Top of TEXT UNDER STUDY

print()
print(regex_dot_dot_tɹ_dot_kʃən, "matches:")
print()
for w, ipa in entries.items():
if re.fullmatch(regex_dot_dot_tɹ_dot_kʃən, "".join(ipa)):
print("".join(ipa), f"({w})")
```
We can avoid writing out multiple by using a quantifier. There are a few different quantifiers. For instance, if you have an exact number in mind:
```{python}
#| colab: {base_uri: 'https://localhost:8080/'}
#| executionInfo: {elapsed: 5, status: ok, timestamp: 1675099877493, user: {displayName: Aaron Steven White, userId: 06256629009318567325}, user_tz: 300}
#| outputId: 91dfd965-f326-4001-ea2d-4cc6f69c1160
regex_dot2_tɹ_dot_kʃən = '.{2}stɹ.kʃən'
for w, ipa in entries.items():
if re.fullmatch(regex_dot2_tɹ_dot_kʃən, "".join(ipa)):
print("".join(ipa), f"({w})")
```
Or if you had a range of numbers in mind:
```{python}
#| colab: {base_uri: 'https://localhost:8080/'}
#| executionInfo: {elapsed: 3, status: ok, timestamp: 1675099877493, user: {displayName: Aaron Steven White, userId: 06256629009318567325}, user_tz: 300}
#| outputId: 84389b5a-30c5-4c2c-8f49-3b69f388ad61
regex_dot2_tɹæk_dot13 = '.{2}stɹək.{1,3}'
for w, ipa in entries.items():
if re.fullmatch(regex_dot2_tɹæk_dot13, "".join(ipa)):
print("".join(ipa), f"({w})")
```
You can also leave off one bound:
```{python}
#| colab: {base_uri: 'https://localhost:8080/'}
#| executionInfo: {elapsed: 125, status: ok, timestamp: 1675099877616, user: {displayName: Aaron Steven White, userId: 06256629009318567325}, user_tz: 300}
#| outputId: 74eb7177-645f-4b1c-97e7-406b77e8546f
regex_dot2_tɹæk_dot03 = '.{2}stɹək.{,3}'
regex_dot2_tɹæk_dot1inf = '.{2}stɹək.{1,}'
print(regex_dot2_tɹæk_dot03, "matches:")
print()
n_matches = 0
for w, ipa in entries.items():
if re.fullmatch(regex_dot2_tɹæk_dot03, "".join(ipa)):
if n_matches < 10:
n_matches += 1
print("".join(ipa), f"({w})")
else:
print("...")
break
print()
print(regex_dot2_tɹæk_dot1inf, "matches:")
print()
n_matches = 0
for w, ipa in entries.items():
if re.fullmatch(regex_dot2_tɹæk_dot1inf, "".join(ipa)):
if n_matches < 10:
n_matches += 1
print("".join(ipa), f"({w})")
else:
print("...")
break
```
Note that `{,}` is equivalent to `*`. There is also a special quantifier symbol for `{1,}`: `+`
And if you wanted at least one character ot come after `Aaron`, but didn't care after that you could use `+`.

Bottom of TEXT UNDER STUDY
Top of SUPPLIED ENTRIES

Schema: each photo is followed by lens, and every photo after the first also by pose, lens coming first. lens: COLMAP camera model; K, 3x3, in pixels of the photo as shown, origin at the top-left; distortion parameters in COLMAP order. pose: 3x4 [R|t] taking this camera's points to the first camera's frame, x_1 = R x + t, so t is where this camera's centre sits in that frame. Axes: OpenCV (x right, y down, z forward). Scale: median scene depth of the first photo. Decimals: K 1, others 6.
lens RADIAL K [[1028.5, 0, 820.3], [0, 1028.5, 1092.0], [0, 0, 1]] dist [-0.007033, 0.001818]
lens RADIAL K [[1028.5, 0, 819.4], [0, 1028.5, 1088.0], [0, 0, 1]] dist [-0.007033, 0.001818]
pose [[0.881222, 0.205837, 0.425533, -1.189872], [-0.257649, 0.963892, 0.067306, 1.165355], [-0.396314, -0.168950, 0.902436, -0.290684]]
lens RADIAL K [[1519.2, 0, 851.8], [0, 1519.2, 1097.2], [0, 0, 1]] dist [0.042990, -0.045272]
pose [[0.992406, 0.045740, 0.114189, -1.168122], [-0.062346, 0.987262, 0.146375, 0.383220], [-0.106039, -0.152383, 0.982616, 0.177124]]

Bottom of SUPPLIED ENTRIES

_WORK INSTRUCTION 1_
In the regex quantifier text, condense the paragraph that begins "Note that `{,}` is equivalent" into a bulleted list that keeps its main facts.
_WORK INSTRUCTION 2_
Extend the regex quantifier text, starting after its final sentence.

_RESULT 1_
- `{,}` is equivalent to `*`.
- `+` is a special quantifier symbol for `{1,}`.

_RESULT 2_
```{python}
#| colab: {base_uri: 'https://localhost:8080/'}
#| executionInfo: {elapsed: 6, status: ok, timestamp: 1675099877617, user: {displayName: Aaron Steven White, userId: 06256629009318567325}, user_tz: 300}
#| outputId: a871e772-659b-453e-f2b6-59ed3532bc14
regex_dot2_tɹæk_dotplus = '.{2}stɹək.+'
n_matches = 0
for w, ipa in entries.items():
if re.fullmatch(regex_dot2_tɹæk_dotplus, "".join(ipa)):
if n_matches < 10:
n_matches += 1
print("".join(ipa), f"({w})")
else:
print("...")
break
```
Note that none of these quantifiers increase the expressive power of the regular expressions. We can always write their equivalents as a vanilla regular expression (in the sense of the formal definition we gave above); it would just be tedious in many cases.
### Set complement
For any of these cases where we escape a lowercase alphabetic character to get a character set, the set complement can generally be gotten with by the uppercase version—e.g. `\w` goes to `\W`.
```{python}
#| colab: {base_uri: 'https://localhost:8080/'}
#| executionInfo: {elapsed: 4, status: ok, timestamp: 1675099877617, user: {displayName: Aaron Steven White, userId: 06256629009318567325}, user_tz: 300}
#| outputId: f0da836e-2572-4963-bf0e-68e635f9905c
regex_notw_bstɹækt = '\Wbstɹəkt'
(re.fullmatch(regex_notw_bstɹækt, "".join(entries["obstruct"])),
re.fullmatch(regex_notw_bstɹækt, '\n'+"".join(entries["obstruct"])[1:]))
```
Sometimes you want the complement of a set that doesn't have an associated escaped alphabetic character. For that you can use the same square bracket set notation but put a `^` after the first bracket.
```{python}
#| colab: {base_uri: 'https://localhost:8080/'}
#| executionInfo: {elapsed: 3, status: ok, timestamp: 1675099877617, user: {displayName: Aaron Steven White, userId: 06256629009318567325}, user_tz: 300}
#| outputId: f0dac4b6-8502-431a-8fe9-3c7347c76bd4
regex_notæ_bstɹ_notæ_kt = '[^æ][^b]stɹ[^æ]kt'
for w, ipa in entries.items():
if re.fullmatch(regex_notæ_bstɹ_notæ_kt, "".join(ipa)):
print("".join(ipa), f"({w})")
```
The placement of this `^` is really important, since it only has the negation interpretation directly after `[`.